Dive Brief:
- Conservative think tank Center for American Progress has produced a report on institutional risk sharing, with its focus centered on negative repayment outcomes from non-completion or failure of former students to make timely payments.
- The plan also calls for institutions to receive bonuses for students exceeding positive thresholds for default rates and repayment proportions, and for schools to be rewarded for increasing the number of successful students who qualify for Pell Grant support.
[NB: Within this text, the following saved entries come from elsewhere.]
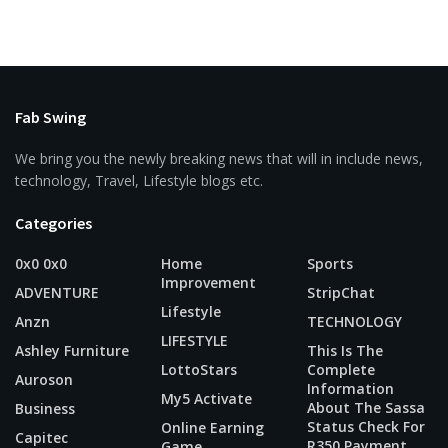
Fab Swing
We bring you the newly breaking news that will in include news,
technology, Travel, Lifestyle blogs etc.
Categories
0x0 0x0
Home
Sports
Improvement
ADVENTURE
StripChat
Lifestyle
Anzn
TECHNOLOGY
LIFESTYLE
Ashley Furniture
This Is The
LottoStars
Complete
Auroson
Information
My5 Activate
About The Sassa
Business
Status Check For
Online Earning
Capitec
R350 Payment
Game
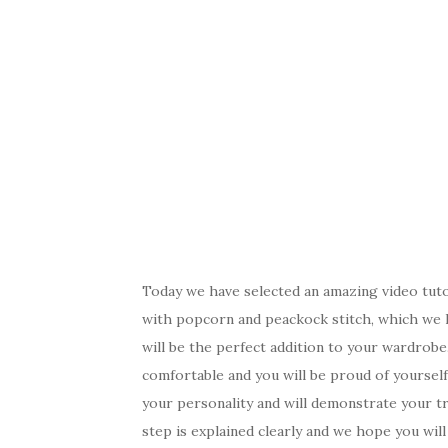
Today we have selected an amazing video tuto
with popcorn and peackock stitch, which we h
will be the perfect addition to your wardrobe. 
comfortable and you will be proud of yourself
your personality and will demonstrate your tre
step is explained clearly and we hope you wil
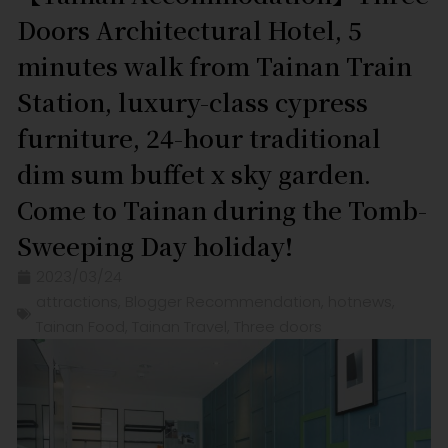
Doors Architectural Hotel, 5
minutes walk from Tainan Train
Station, luxury-class cypress
furniture, 24-hour traditional
dim sum buffet x sky garden.
Come to Tainan during the Tomb-
Sweeping Day holiday!
2023/03/24
attractions
,
Blogger Recommendation
,
hotnews
,
Tainan Food
,
Tainan Travel
,
Three doors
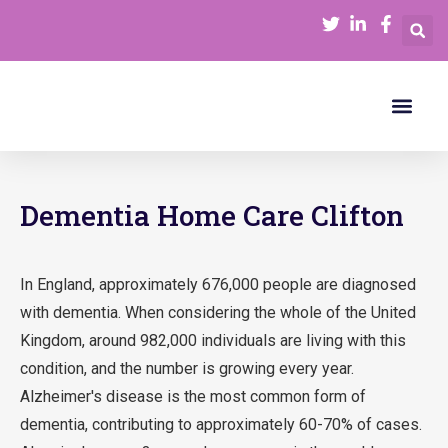
Our Serv
Join Our Team
Funding Care
Dementia Home Care Clifton
In England, approximately 676,000 people are diagnosed
with dementia. When considering the whole of the United
Kingdom, around 982,000 individuals are living with this
condition, and the number is growing every year.
Alzheimer's disease is the most common form of
dementia, contributing to approximately 60-70% of cases.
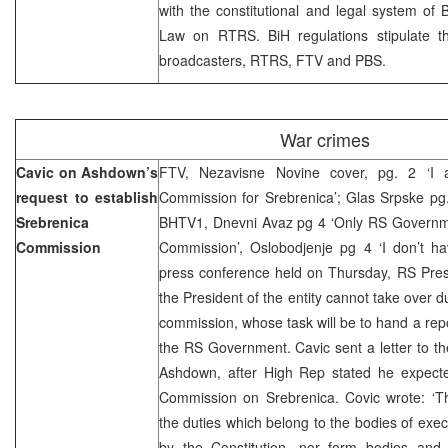
with the constitutional and legal system of 
Law on RTRS. BiH regulations stipulate th
broadcasters, RTRS, FTV and PBS.
War crimes
Cavic on Ashdown’s
FTV, Nezavisne Novine cover, pg. 2 ‘I 
request to establish
Commission for Srebrenica’; Glas Srpske pg. 2
Srebrenica
BHTV1, Dnevni Avaz pg 4 ‘Only RS Governme
Commission
Commission’, Oslobodjenje pg 4 ‘I don’t ha
press conference held on Thursday, RS Pres
the President of the entity cannot take over d
commission, whose task will be to hand a repo
the RS Government. Cavic sent a letter to t
Ashdown, after High Rep stated he expect
Commission on Srebrenica. Covic wrote: ‘T
the duties which belong to the bodies of execu
by the Constitution, nor form bodies and s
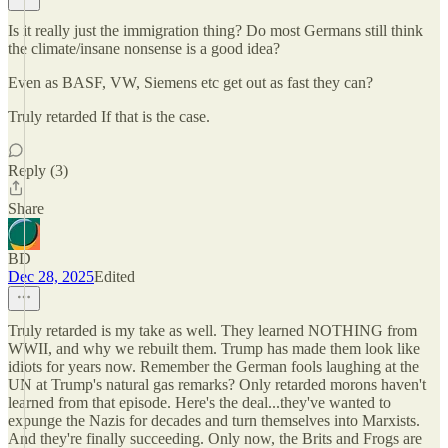
Is it really just the immigration thing? Do most Germans still think
the climate/insane nonsense is a good idea?
Even as BASF, VW, Siemens etc get out as fast they can?
Truly retarded If that is the case.
Reply (3)
Share
BD
Dec 28, 2025
Edited
Truly retarded is my take as well. They learned NOTHING from
WWII, and why we rebuilt them. Trump has made them look like
idiots for years now. Remember the German fools laughing at the
UN at Trump's natural gas remarks? Only retarded morons haven't
learned from that episode. Here's the deal...they've wanted to
expunge the Nazis for decades and turn themselves into Marxists.
And they're finally succeeding. Only now, the Brits and Frogs are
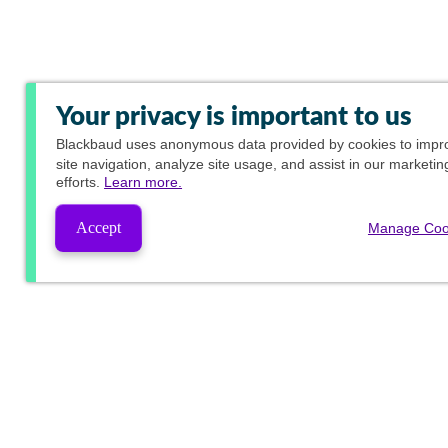
Your privacy is important to us
Blackbaud
uses anonymous data provided by cookies to impr
site navigation, analyze site usage, and assist in our marketin
efforts.
Learn more.
Accept
Manage Coo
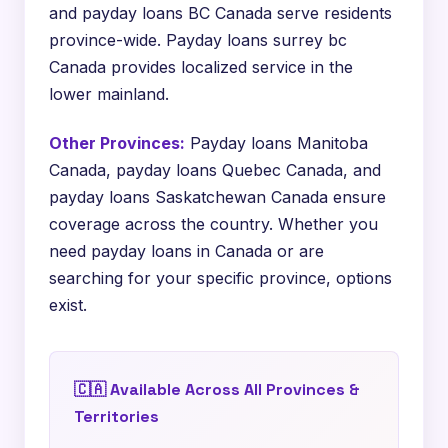
and payday loans BC Canada serve residents
province-wide. Payday loans surrey bc
Canada provides localized service in the
lower mainland.
Other Provinces:
Payday loans Manitoba
Canada, payday loans Quebec Canada, and
payday loans Saskatchewan Canada ensure
coverage across the country. Whether you
need payday loans in Canada or are
searching for your specific province, options
exist.
🇨🇦 Available Across All Provinces &
Territories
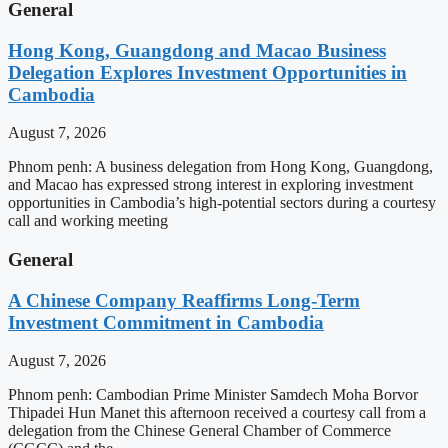
General
Hong Kong, Guangdong and Macao Business
Delegation Explores Investment Opportunities in
Cambodia
August 7, 2026
Phnom penh: A business delegation from Hong Kong, Guangdong,
and Macao has expressed strong interest in exploring investment
opportunities in Cambodia’s high-potential sectors during a courtesy
call and working meeting
General
A Chinese Company Reaffirms Long-Term
Investment Commitment in Cambodia
August 7, 2026
Phnom penh: Cambodian Prime Minister Samdech Moha Borvor
Thipadei Hun Manet this afternoon received a courtesy call from a
delegation from the Chinese General Chamber of Commerce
- The report accompanies increased advocacy from federal lawmakers who worry that the incoming presidential administration will allow issues of debt forgiveness to languish for students defrauded by predatory institutions.
Dive Insight:
While colleges and universities are still trying to find ways to serve a diverse student population without focusing primarily just on who can afford higher education, it is unlikely that mandated risk-sharing would improve outcomes for students or institutions, or that the Trump administration will allow certain harsh standards enacted by the Obama Administration to extend for at least four years.
Elite schools would remain relatively unharmed because of their high selectivity admission strategies, but mid-sized and small institutions would bear a heavy burden to admit high caliber students while finding ways to support retention resources for students on the fringes of preparedness. While the recommendations make sense on paper, it does not make immediate sense for most institutional budgets and legislative lobbying objectives.